Pansies are such a great early spring plant. They're colorful, cheery, and even delicate-looking. Yet they're also extremely cold-tolerant and hardy. Plus, there are so many types and colors to choose from- you could do all one color; a mix of bright hues; all purple and white combinations, etc. This spring, I decided to go with bright mix of the solid color type (no "faces" or second shade in the middle)
You'll want to wait until danger of frost is over and night time temps are over 40 at night.They'll be happiest in full/partial sun with the soil kept moist. Frequent dead-heading will keep them from getting too leggy.
Pansies were popular in the 1800's as a symbol of secret courting or separated lovers. Like roses, the color of the pansy had significance. (Red/Violet=passion, Yellow=happiness, blue=trustworthy, orange=nice booty). [ed: just checking if anyone is reading this drivel]

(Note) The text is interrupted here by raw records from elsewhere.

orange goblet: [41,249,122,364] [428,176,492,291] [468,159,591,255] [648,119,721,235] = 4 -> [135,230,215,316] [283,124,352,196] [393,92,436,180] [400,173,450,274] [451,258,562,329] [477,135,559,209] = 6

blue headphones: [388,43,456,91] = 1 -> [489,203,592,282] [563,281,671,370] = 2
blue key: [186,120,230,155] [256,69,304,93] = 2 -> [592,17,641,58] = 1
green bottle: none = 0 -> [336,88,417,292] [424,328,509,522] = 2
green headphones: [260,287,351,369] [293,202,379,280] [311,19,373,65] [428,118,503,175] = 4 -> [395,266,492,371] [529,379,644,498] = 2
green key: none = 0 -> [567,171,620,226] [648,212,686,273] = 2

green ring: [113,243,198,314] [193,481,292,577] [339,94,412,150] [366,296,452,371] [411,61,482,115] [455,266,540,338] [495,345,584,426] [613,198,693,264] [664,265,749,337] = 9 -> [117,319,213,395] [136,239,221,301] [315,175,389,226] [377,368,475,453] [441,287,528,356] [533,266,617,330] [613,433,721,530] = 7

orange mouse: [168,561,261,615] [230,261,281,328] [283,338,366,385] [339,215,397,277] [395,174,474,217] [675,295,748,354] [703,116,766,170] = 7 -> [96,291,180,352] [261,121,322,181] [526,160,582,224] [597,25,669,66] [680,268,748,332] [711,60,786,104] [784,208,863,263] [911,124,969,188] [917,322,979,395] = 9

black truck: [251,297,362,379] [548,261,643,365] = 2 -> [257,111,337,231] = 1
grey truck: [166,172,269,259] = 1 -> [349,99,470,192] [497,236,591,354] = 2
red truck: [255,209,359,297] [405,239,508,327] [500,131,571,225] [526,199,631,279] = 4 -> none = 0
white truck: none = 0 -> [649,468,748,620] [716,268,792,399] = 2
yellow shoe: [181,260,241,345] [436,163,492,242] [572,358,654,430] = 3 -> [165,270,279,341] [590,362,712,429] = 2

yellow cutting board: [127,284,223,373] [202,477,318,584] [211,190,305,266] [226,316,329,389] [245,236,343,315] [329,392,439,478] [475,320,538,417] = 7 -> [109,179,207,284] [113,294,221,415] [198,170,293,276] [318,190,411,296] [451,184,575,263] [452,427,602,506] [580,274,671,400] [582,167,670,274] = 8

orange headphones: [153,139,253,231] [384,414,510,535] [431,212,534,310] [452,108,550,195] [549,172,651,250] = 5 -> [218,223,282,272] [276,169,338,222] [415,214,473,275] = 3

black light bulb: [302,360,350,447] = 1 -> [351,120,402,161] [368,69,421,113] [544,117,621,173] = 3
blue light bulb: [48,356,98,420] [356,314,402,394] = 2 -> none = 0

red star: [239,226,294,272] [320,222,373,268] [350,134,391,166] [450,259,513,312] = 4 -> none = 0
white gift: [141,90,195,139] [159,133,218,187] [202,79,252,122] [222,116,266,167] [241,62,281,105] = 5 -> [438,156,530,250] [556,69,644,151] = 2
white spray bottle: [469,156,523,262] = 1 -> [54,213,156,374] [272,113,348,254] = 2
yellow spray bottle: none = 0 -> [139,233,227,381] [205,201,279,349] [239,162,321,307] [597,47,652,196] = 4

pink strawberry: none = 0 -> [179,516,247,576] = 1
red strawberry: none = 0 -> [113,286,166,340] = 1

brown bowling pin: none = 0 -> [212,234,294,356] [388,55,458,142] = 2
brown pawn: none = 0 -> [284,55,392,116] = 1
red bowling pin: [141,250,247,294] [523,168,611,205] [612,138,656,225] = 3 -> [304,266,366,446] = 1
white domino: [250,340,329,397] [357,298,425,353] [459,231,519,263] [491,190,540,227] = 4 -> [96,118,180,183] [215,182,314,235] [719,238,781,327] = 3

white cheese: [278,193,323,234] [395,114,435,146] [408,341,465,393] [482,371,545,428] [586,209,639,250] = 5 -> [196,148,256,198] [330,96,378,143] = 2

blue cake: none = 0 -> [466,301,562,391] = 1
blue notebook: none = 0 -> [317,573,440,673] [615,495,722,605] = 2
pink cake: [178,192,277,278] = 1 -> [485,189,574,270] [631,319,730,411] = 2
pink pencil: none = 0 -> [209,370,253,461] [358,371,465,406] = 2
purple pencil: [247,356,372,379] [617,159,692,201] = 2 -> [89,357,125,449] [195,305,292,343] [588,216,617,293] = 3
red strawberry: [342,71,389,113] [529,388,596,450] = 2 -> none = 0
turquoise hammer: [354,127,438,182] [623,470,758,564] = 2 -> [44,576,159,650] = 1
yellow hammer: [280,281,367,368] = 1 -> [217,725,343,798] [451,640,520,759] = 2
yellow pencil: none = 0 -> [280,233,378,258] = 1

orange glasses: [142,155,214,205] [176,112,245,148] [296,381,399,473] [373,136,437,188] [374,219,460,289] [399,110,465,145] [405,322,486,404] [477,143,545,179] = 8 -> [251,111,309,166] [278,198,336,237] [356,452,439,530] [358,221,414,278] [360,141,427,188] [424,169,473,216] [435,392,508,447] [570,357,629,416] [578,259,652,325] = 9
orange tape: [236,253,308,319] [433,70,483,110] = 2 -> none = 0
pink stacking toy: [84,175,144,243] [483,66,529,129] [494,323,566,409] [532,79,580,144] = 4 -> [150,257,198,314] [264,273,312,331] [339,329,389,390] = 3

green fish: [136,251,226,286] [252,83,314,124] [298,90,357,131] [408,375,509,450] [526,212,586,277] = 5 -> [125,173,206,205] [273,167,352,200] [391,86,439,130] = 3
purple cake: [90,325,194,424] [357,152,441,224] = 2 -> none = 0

Pansies are also edible. They contain salicylic acid, the same ingredient used in aspirin for headaches, and saponins, which have expectorant and anti-inflammatory qualities. Just don't eat pansies from the nursery, the pesticides will probably outweigh the benefits. Fine foods stores carry organic pansies used for cooking, or you could grow your own organically.
A pansy window box or container is the perfect way to start off your spring gardening (and drinking).